Menurutnya, Sumatera Barat yang didominasi etnis MInangkabau adalah salah satu wilayah yang masih hidup dengan mempertahankan nilai serta tradisi budaya yang ada, termasuk sistem adat budaya sendiri dalam pemerintahan non formal atau nagari. “Hal ini adalah kekayaan bangsa yang mesti harus dijaga serta dilestarikan ditengah gempuran globalisasi bersama nilai-nilai liberal nya. Melalui dapat menjadi salah satu simbol kearifan budaya Indonesia,” terangnya.
***
Usulan dari masyarakat Sumbar agar Minangkabau jadi daerah istimewa nampaknya akan terus menggelinding. Mereka ingin meniru Aceh yang bisa menjadi daerah khusus atau Yogyakarta yang menjadi daerah istimewa. Di atas semua itu masyarakat di sana ingin nilai-nilai Islam tidak tergerus zaman atau peraturan-peraturan pemerintah pusat yang membelenggu.
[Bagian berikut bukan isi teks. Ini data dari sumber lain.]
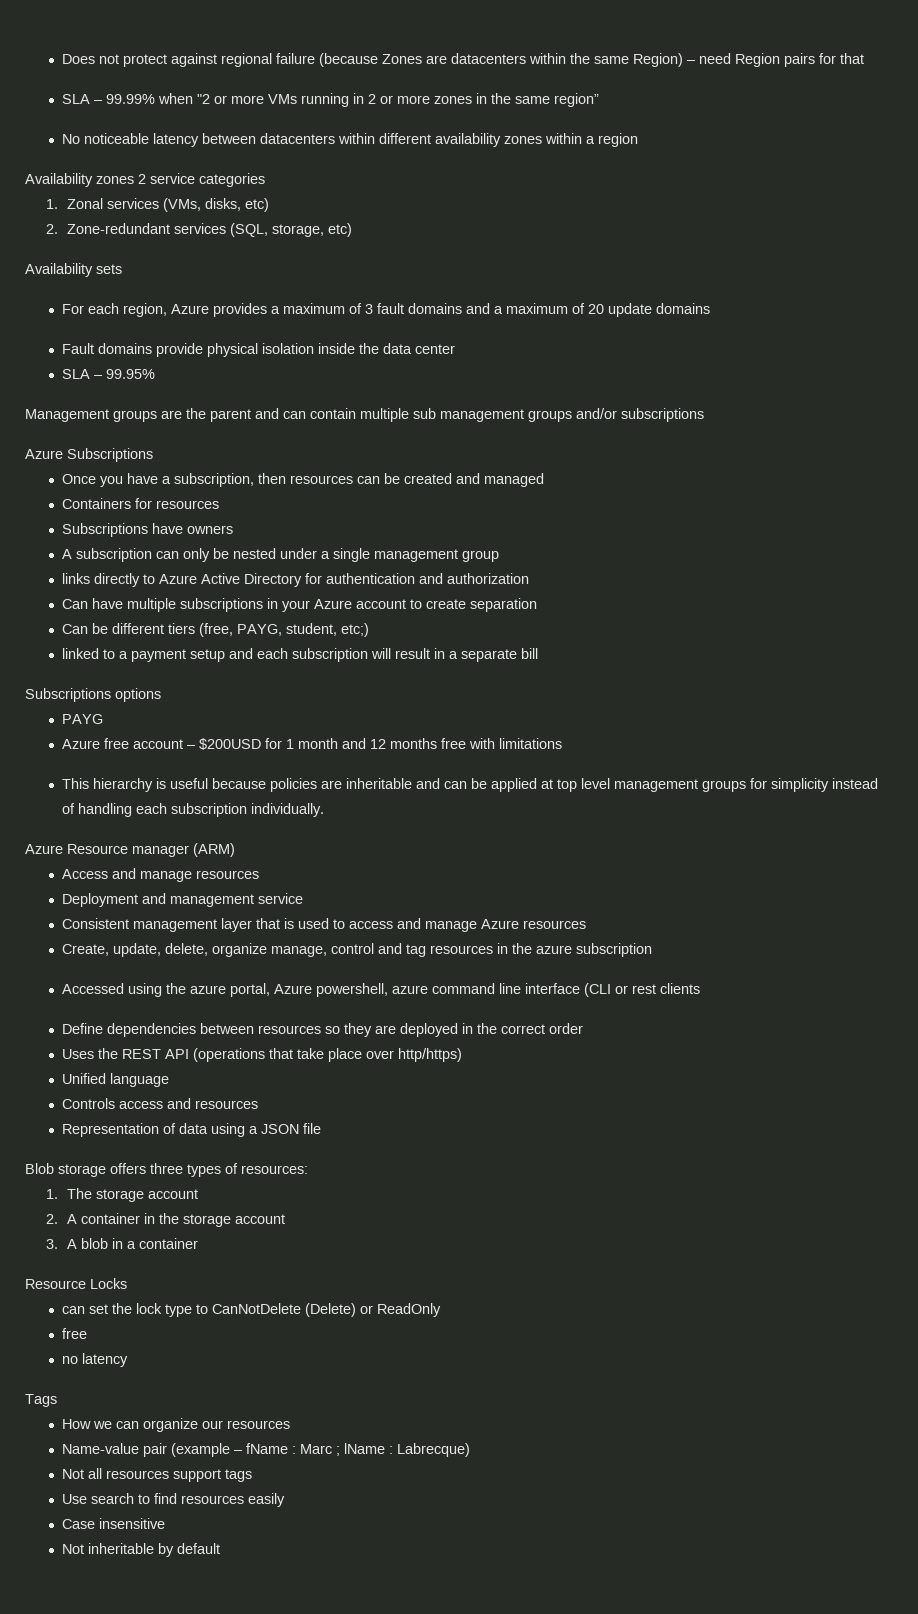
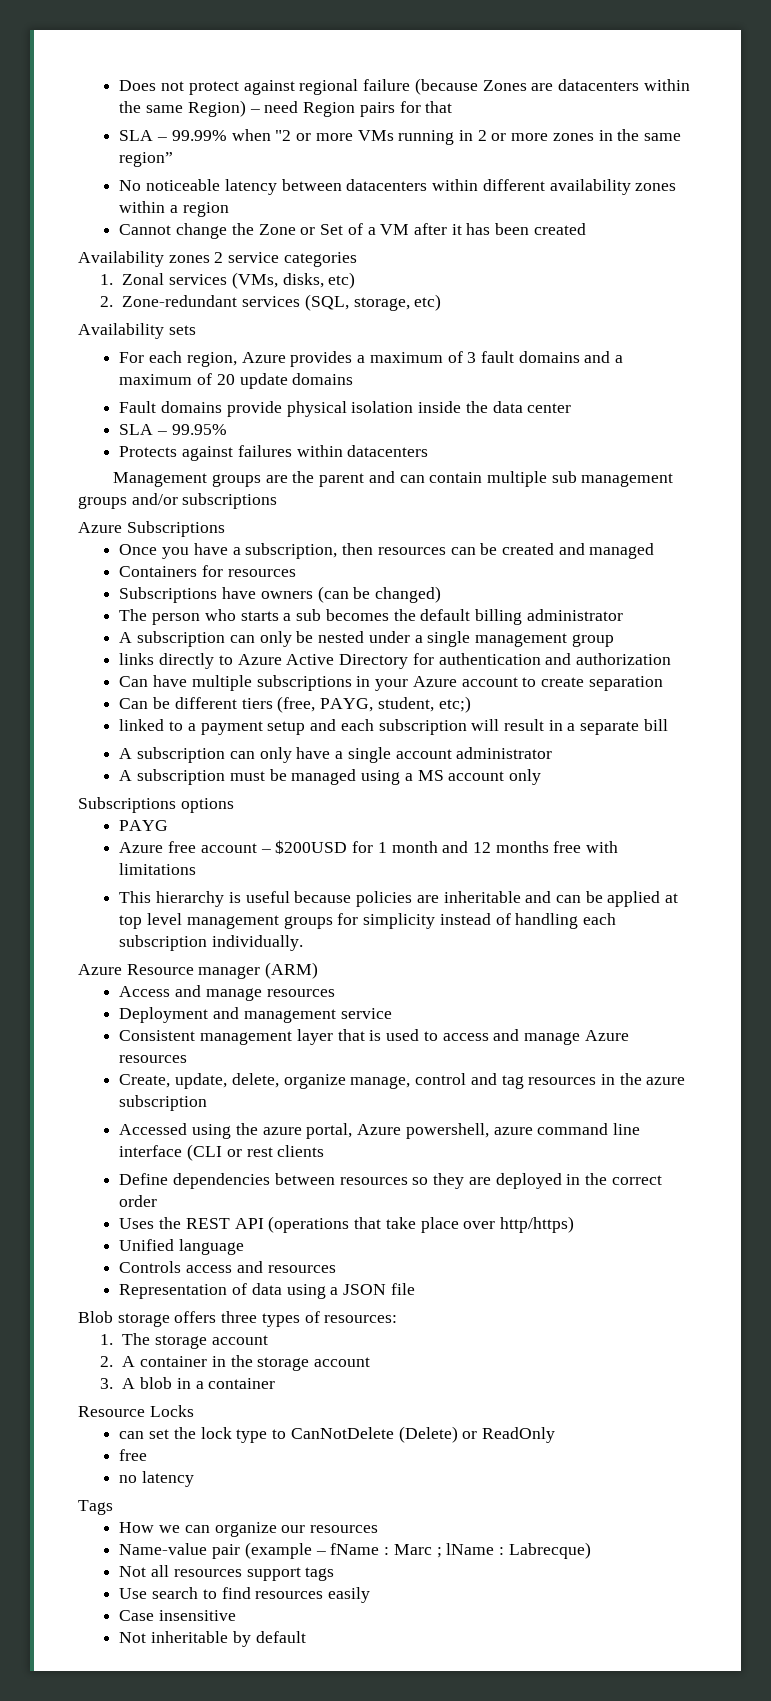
(638, 140) none -> [119,223,586,239] // Cannot change the Zone or Set of a VM after it has been created
(155, 374) none -> [119,445,429,461] // Protects against failures within datacenters
(233, 529) none -> [317,586,442,603] [119,609,623,625] (can be changed) // The person who starts a sub becomes the default billing administrator
(538, 653) none -> [119,747,553,763] [119,769,541,785] // A subscription can only have a single account administrator // A subscription must be managed using a MS account only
Ulama besar dari Minangkabau Hamka, dalam bukunya “Dari Hati ke Hati” mengingatkan,”Di setiap zaman musuh-musuh Islam itu dengan segala daya upaya hendak menghancurkan Islam. Di zaman lama cara lamanya. Di zaman modern cara modernnya. Yang terutama di zaman akhir ini diusahakan orang ialah menghancurkan akidah itu. Bermacam-macam paham ilhad (atheis), paham tidak bertuhan, sejak dari komunisme Karl Marx sampai kepada Jean Paul Sartre, ditambah dengan teori Darwin yang mengatakan asal manusia dari monyet, diiringi dengan teori Freud bahwa yang menggerakkan manusia dalam hidup ialah nafsu bersetubuh (libido). Bahwa rasa agama tumbuh dalam dada manusia ialah karena anak jatuh cinta kepada ibu kandung yang melahirkannya (Oedipus), lalu dibunuhnya ayahnya, sebab ayah itulah saingannya. Itulah berbagai isme (paham) dipompakan ke dalam dunia Islam, supaya pemuda Islam tidak percaya lagi bahwa Allah itu ada, bahwa Muhammad itu Rasul dan bahwa hari Kiamat itu memang ada.
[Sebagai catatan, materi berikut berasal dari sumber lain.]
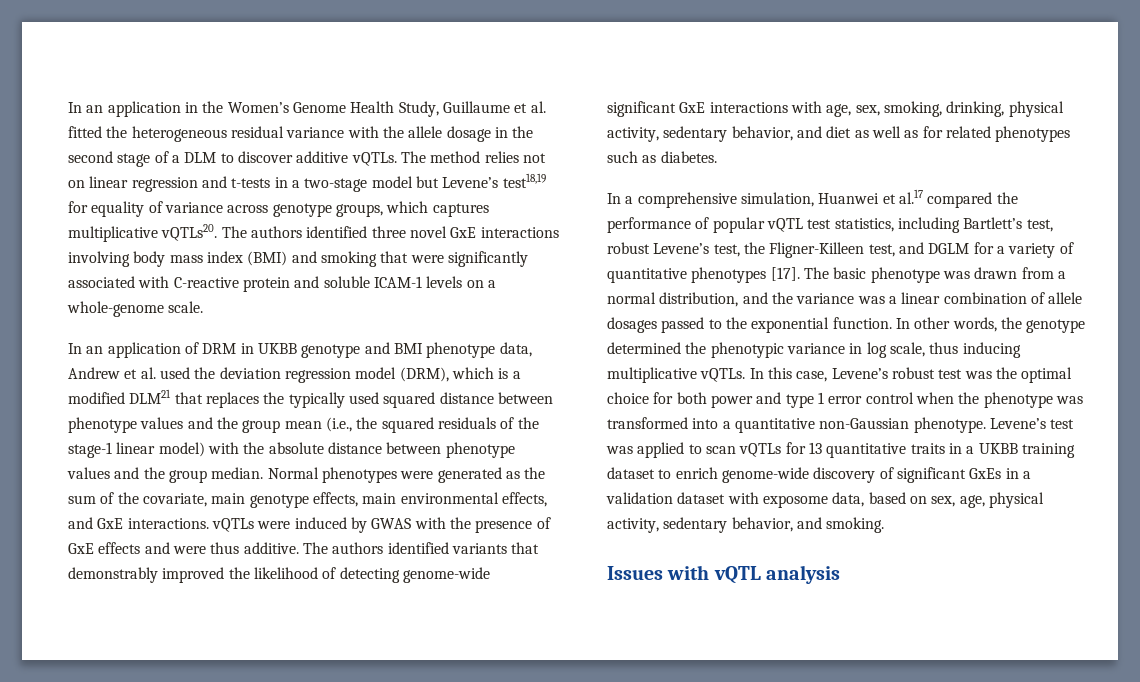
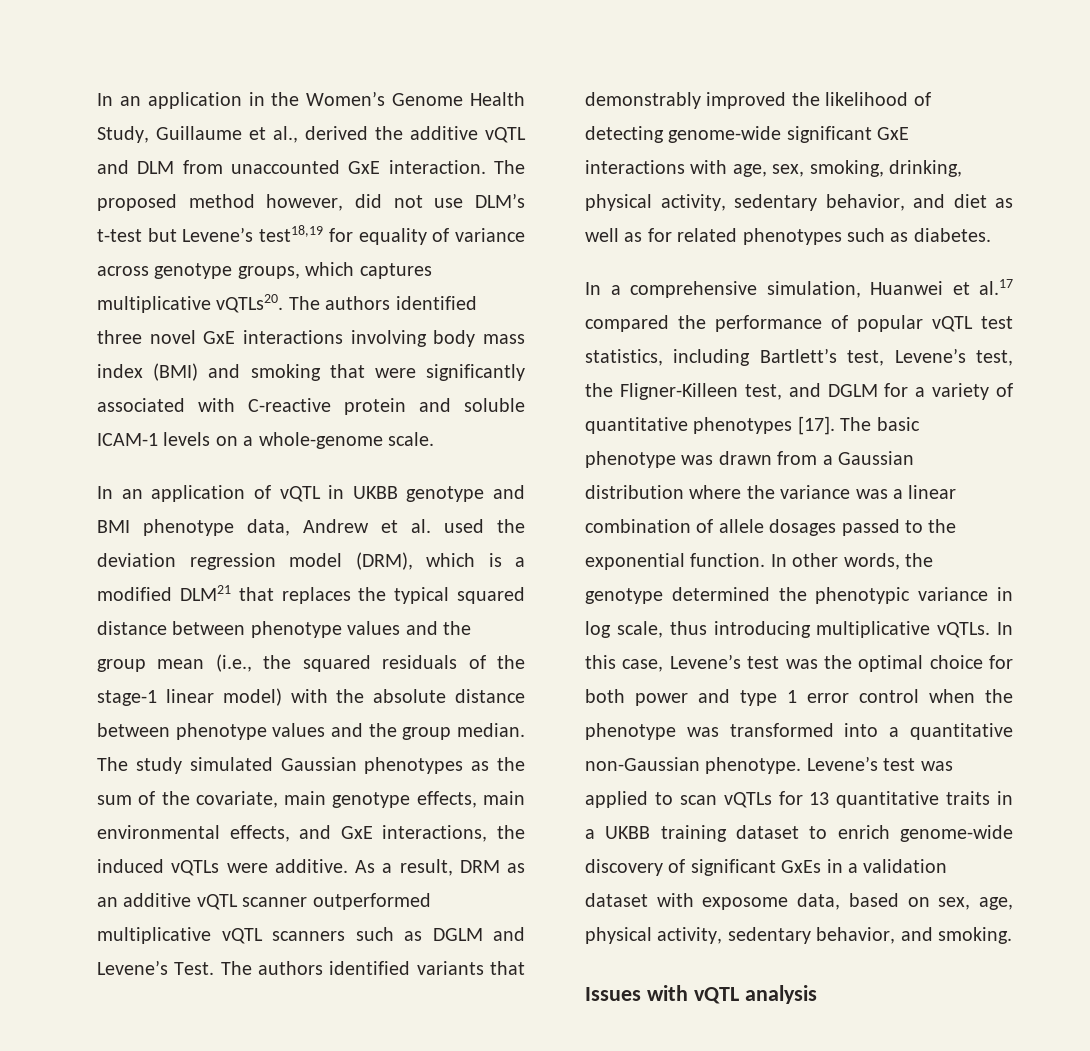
[530,101,546,113] [68,126,534,142] [68,151,546,167] [68,176,413,192] al. fitted the heterogeneous residual variance with the allele dosage in the second stage of a DLM to discover additive vQTLs. The method relies not on linear regression and t-tests in a two-stage model -> [273,126,526,143] [97,160,525,174] [97,193,526,211] [97,229,142,242] al., derived the additive vQTL and DLM from unaccounted GxE interaction. The proposed method however, did not use DLM’s t-test
[202,343,237,354] DRM -> [279,486,321,502] vQTL
[288,392,379,408] typically used -> [394,587,450,604] typical
[267,467,502,483] Normal phenotypes were generated -> [97,757,464,774] The study simulated Gaussian phenotypes
[127,517,551,533] [68,542,299,554] interactions. vQTLs were induced by GWAS with the presence of GxE effects and were thus additive. -> [382,825,525,842] [97,859,525,876] [97,893,431,910] [97,927,525,944] [97,960,215,975] interactions, the induced vQTLs were additive. As a result, DRM as an additive vQTL scanner outperformed multiplicative vQTL scanners such as DGLM and Levene’s Test.
[607,242,650,254] robust -> (885, 358) none
[607,292,768,307] normal distribution, and -> [838,451,914,465] [585,485,742,499] Gaussian distribution where
[962,342,1021,358] inducing -> [713,621,811,638] introducing
[891,367,935,379] robust -> (741, 661) none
Saat ini kita menyaksikan meluasnya pergaulan bebas antara laki-laki dan perempuan, ganti-ganti pasangan dan sex bebas tanpa nikah, seperti yang berlaku di negara-negara Barat. Masuknya budaya Barat ke negeri-negeri Islam, niscaya bertujuan hendak menghancurkan akidah Islam, yang mengatur urusan keturunan. Untuk maksud itu ditunjang antara lain dengan penerbitan buku dan gambar serta film-film pornografi. Dilarang keras orang Islam berjudi, sebab itu didirikanlah kasino. Dilarang keras meminum minuman keras, maka diadakanlah iklan alcohol. Dan kalau ada ulama yang menghalalkan bir, mendapat pujianlah dia karena dia adalah seorang ulama yang progresif.”
Nuim Hidayat, Penulis Buku ”Agar Umat Islam Meraih Kemuliaan”.